Transcribed page contents
>>

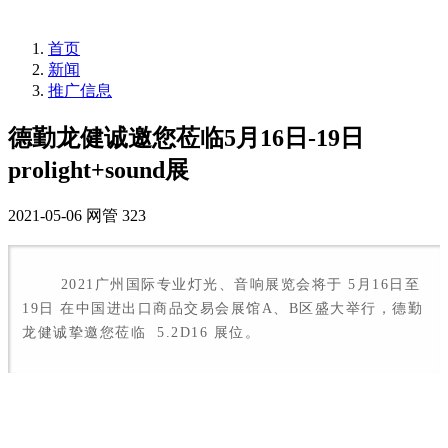
首页
新闻
推广信息
德勤龙健诚邀您莅临5月16日-19日
prolight+sound展
2021-05-06
网管
323
2021广州国际专业灯光、音响展览会将于 5月16日至
19日 在中国进出口商品交易会展馆A、B区盛大举行，德勤
龙健诚挚邀您莅临 5.2D16 展位。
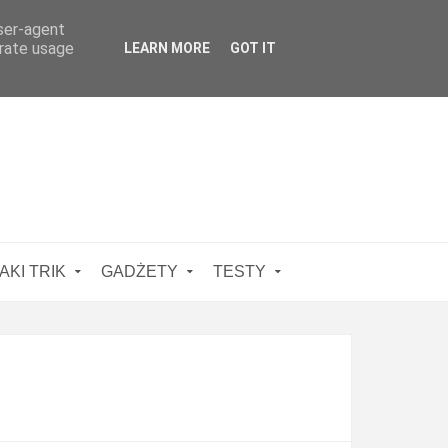
user-agent
erate usage
LEARN MORE
GOT IT
AKI TRIK
GADŻETY
TESTY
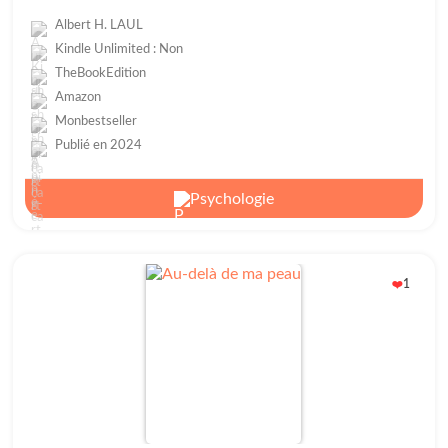
Albert H. LAUL
Kindle Unlimited : Non
TheBookEdition
Amazon
Monbestseller
Publié en 2024
Psychologie
1
❤️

<<

Task item | Retype exactly the lines above, starting at the line containing "龙健诚挚邀您莅临 5.2D16 展位。" and ending with the last line, both included; leave out the pictures.

Exercise answer |
龙健诚挚邀您莅临 5.2D16 展位。
user-agent
erate usage
LEARN MORE
GOT IT
AKI TRIK
GADŻETY
TESTY
Albert H. LAUL
Kindle Unlimited : Non
TheBookEdition
Amazon
Monbestseller
Publié en 2024
Psychologie
1
❤️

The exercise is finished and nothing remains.